Let $m_1$ and $m_2$ belongs to the same orbit, that is $m_2=g\circ m_1$ for some element $g$ of a group $G$. Let us show that $St(m_2)=gSt(m_1)g^{-1}$.

Let $h\in St(m_2)$. Then $h\circ m_2=m_2$, and thus $h\circ (g\circ m_1)=g\circ m_1$. It follows from definition of action that $(hg)\circ m_1=g\circ m_1$, and therefore, $g^{-1}\circ((hg)\circ m_1)=g^{-1}\circ(g\circ m_1)$. Consequently, $(g^{-1}hg)\circ m_1=(g^{-1}g)\circ m_1=e\circ m_1=m_1$. We conclude that $g^{-1}hg\in St(m_1)$, and thus $h\in gSt(m_1)g^{-1}$. It follows that $St(m_2)\subset gSt(m_1)g^{-1}$.

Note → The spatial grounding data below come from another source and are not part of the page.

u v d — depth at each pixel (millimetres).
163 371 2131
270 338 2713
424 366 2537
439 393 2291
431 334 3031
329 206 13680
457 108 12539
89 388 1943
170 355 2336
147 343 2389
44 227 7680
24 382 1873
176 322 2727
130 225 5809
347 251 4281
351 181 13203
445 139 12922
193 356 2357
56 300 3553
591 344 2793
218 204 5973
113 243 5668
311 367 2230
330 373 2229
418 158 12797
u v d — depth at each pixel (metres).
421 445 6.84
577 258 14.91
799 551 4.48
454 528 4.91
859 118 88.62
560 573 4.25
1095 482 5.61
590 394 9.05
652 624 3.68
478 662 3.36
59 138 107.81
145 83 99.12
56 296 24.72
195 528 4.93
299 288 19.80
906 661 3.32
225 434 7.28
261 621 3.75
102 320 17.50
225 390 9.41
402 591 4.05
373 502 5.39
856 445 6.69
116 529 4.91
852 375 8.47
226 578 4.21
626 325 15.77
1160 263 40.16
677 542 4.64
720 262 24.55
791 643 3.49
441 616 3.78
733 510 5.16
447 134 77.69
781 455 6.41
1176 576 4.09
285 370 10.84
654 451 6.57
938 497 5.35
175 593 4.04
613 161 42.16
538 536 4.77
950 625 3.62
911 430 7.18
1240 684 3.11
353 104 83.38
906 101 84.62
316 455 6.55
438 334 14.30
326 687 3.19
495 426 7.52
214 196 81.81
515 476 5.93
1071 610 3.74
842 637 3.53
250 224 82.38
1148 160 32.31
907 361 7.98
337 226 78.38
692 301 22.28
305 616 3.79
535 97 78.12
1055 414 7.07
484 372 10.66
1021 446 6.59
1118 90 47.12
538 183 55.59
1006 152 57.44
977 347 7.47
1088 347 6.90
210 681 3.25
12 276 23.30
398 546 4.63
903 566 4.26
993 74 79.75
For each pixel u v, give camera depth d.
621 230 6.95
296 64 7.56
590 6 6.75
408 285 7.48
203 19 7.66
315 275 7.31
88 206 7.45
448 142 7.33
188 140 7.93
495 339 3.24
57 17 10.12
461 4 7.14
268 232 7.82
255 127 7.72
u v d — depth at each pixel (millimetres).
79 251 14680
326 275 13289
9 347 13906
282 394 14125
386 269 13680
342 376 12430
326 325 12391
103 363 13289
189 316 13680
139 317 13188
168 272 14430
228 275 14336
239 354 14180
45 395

On the other hand, let $h\in gSt(m_1)g^{-1}$. Then $h=gkg^{-1}$, where $k\in St(m_1)$, that is $k\circ m_1=m_1$. It follows that $h\circ m_2=(gkg^{-1})\circ(g\circ m_1)=(gkg^{-1}g)\circ m_1=(gk)\circ m_1=g\circ(k\circ m_1)=g\circ m_1=m_2$ . We conclude that $h\in St(m_2)$, and therefore, $gSt(m_1)g^{-1}\subset St(m_2)$.

We concude that $gSt(m_1)g^{-1}= St(m_2)$, that is the stabilizers $St(m_1)$ and $St(m_2)$ are conjugate to each other.